Why the F%#& should we care about Yahoo's "30 Days of Change"?

On corporate communication, logos as emblems, and showing how the sausage gets made

August 13, 2013
Jonathan Libov

In case you missed it, Yahoo! is celebrating the introduction of their new brand identity with a 30-day countdown of variations to their logo. If you're reading this in August 2013, you'll find today's variation on their homepage.

While the title gives away where this post is going, let’s first indulge in fashioning the most earnest, genuine reason why any of us should be interested in what some have called a “marketing gimmick”. I'll be more generous and call it an "outreach". Here’s my best attempt in formulating Yahoo’s outreach in the most earnest way possible:

Among those who have already noticed Yahoo’s “renewed sense of purpose and progress”, the 30-day outreach is a means to celebrate the revival of one of the modern internet’s original innovators. Unlike Microsoft’s or Blackberry’s seeming denial that anything has gone wrong the last few years, Yahoo is admirably acknowledging their past failures — e.g., the neglect of a once-beloved Flickr. This logo change is the fulcrum for the revival of the Yahoo we once loved.

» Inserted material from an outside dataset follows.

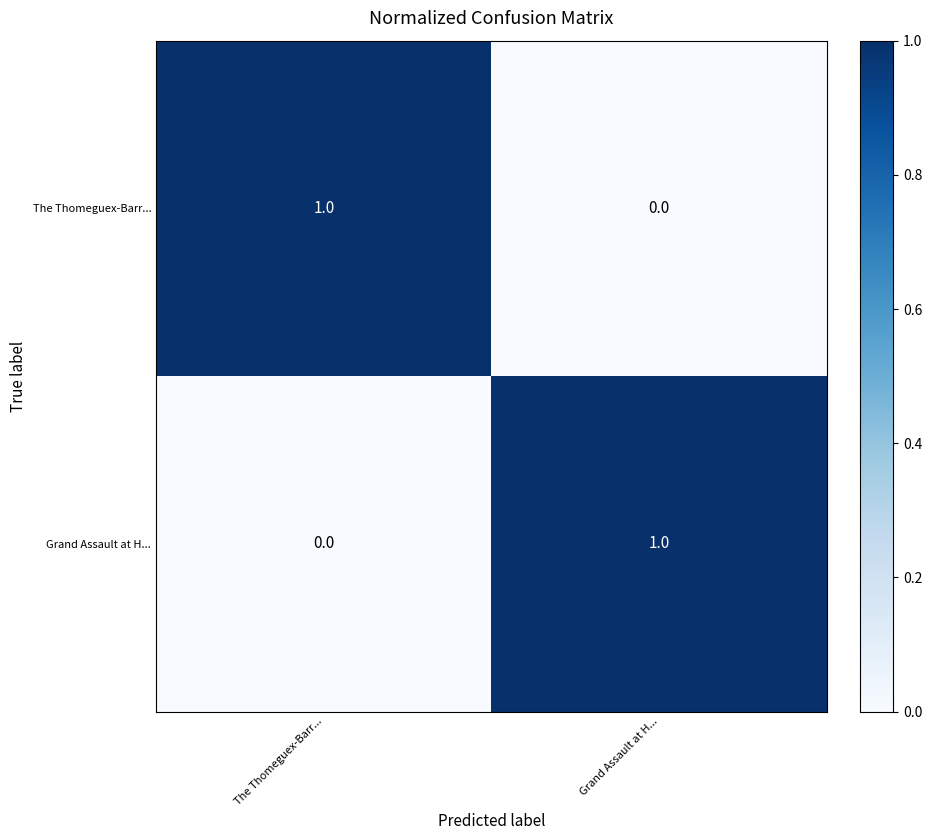

The The Thomeguex-Barr... series shows 0 at Grand Assault at H.... True or false?

True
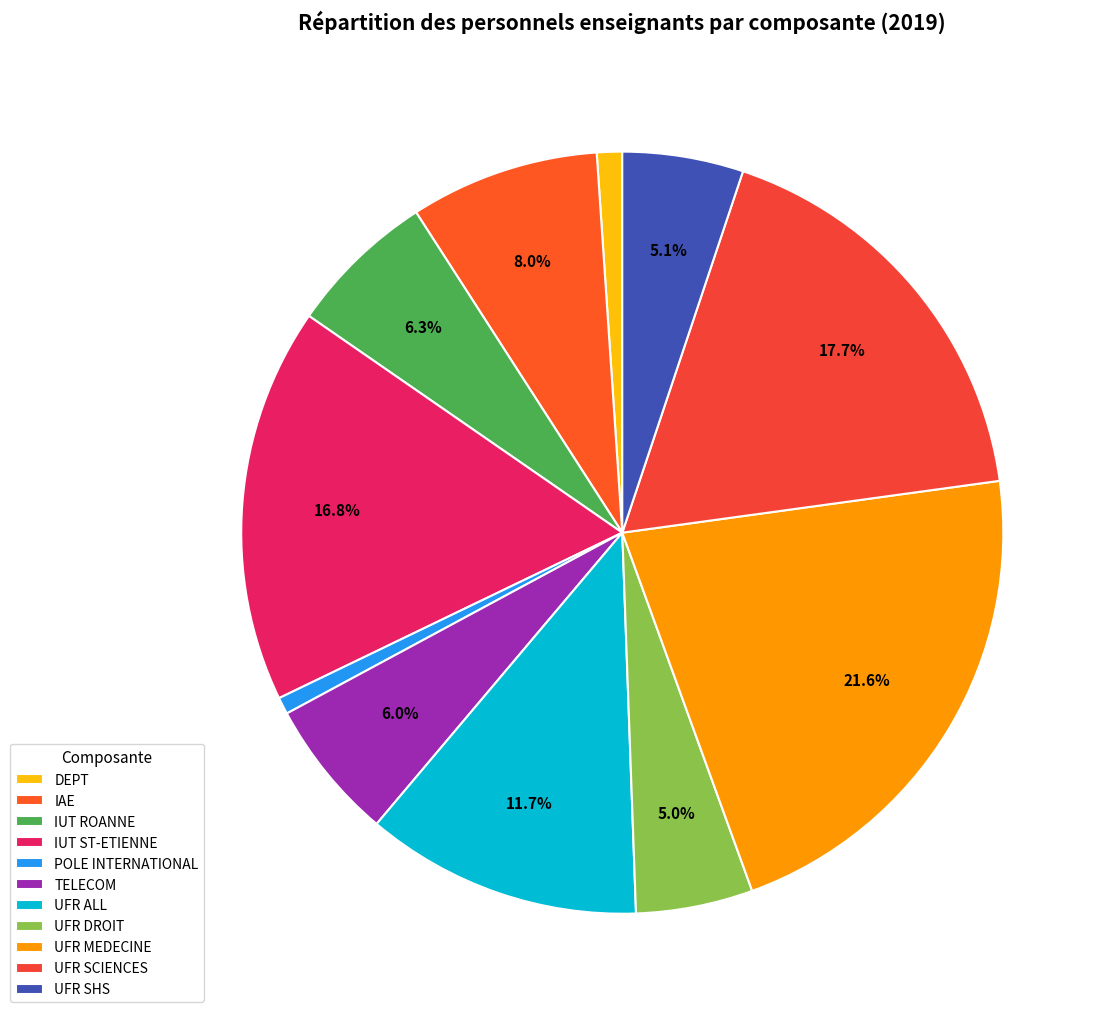

The UFR ALL slice represents 21% of the pie. True or false?

False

For those who never knew Yahoo! during its rise in the early aughts — most notably, the hundreds of millions of teenage users it acquired through the Tumblr acquisition — this is the introduction of a different kind of company. An iconoclastic yet playful company that’s not afraid to spill its guts on a Tumblr in the same manner as its users.

Sounds convincing, right? To pick this apart, for better or worse, we have to remind ourselves of a corporate logos’ job-to-be-done. That is, why do logos exist? Why are they important? And what is a consumer's relationship with a logo?

Go team!

Let's take the most clear-cut example of what a logo can mean to someone. My favorite sports team is the Miami Dolphins. If I catch even a glimpse of their logo out of the corner of my eye, it evokes all kinds of positive memories and irrational hopes for the future, even though our team has consistently let me down for most of the last decade. And conversely, when I view the logos of the Dolphins rivals, the New York Jets and New England Patriots, I'm filled with all kinds of angry thoughts that are not appropriate for this blog.

We often root for companies in a similar fashion to sports teams. And corporate logos, like sports logos, immediately impart a sense of who we're rooting for. Consider that:

  • “Fanboyism” is real. We root for the success of the platform we’ve adopted. When I see an Apple logo, it unfailingly grabs my attention.

  • Likewise, as someone who's personally invested in the Apple platform, I gristle when I see the Android logo. I can't help it.

  • Many of us root for or against a company's performance in the stock market, even if we're not invested and no matter how many degrees of separation there are between a company’s quarterly earnings report and the products we get to use.

Yahoo wants us to join their team, to root for them to succeed. With "30 Days of Change", they're hoping that by participating in the formative period of their renaissance, we will have some emotional investment in their success. Yet the overexposure of "30 Days of Change" is making it awfully difficult for us to do so.

Keeping Score

What makes "30 Days of Change" strange is that Yahoo! hasn’t even yet rolled out any of the innovative new products that will fall under the new corporate identity. Since Marissa Mayer’s arrival they’ve been acquiring talent in order to build those products. Why should we be interested in the branding of a new Yahoo that we haven’t even seen yet? Their Tumblr cites “a renewed sense of purpose and progress at Yahoo!” as motivation for the logo change, but it's not as if we had all already concluded that ourselves.

Where I think this campaign goes wrong is that they're showing us how the sausage gets made. By exposing some of the thought process that goes behind a logo change, they might be intending to be transparent and playful, but it has the unintended effect of feeling corporate and calculating. While I admire Marissa Mayer's transparency — following Yahoo's acquisition of Tumblr, she famously promised "not to screw it up" — there are limits to its appeal.

Moreover, as a colleague of mine once put it, "consistency is the essence of branding". Instead of introducing one logo as the new face of Yahoo, they're actually implanting trace memories of 30 Yahoo's that almost were.

Show us who you've chosen to be, Yahoo, not who you almost might have sorta been aspiring to be.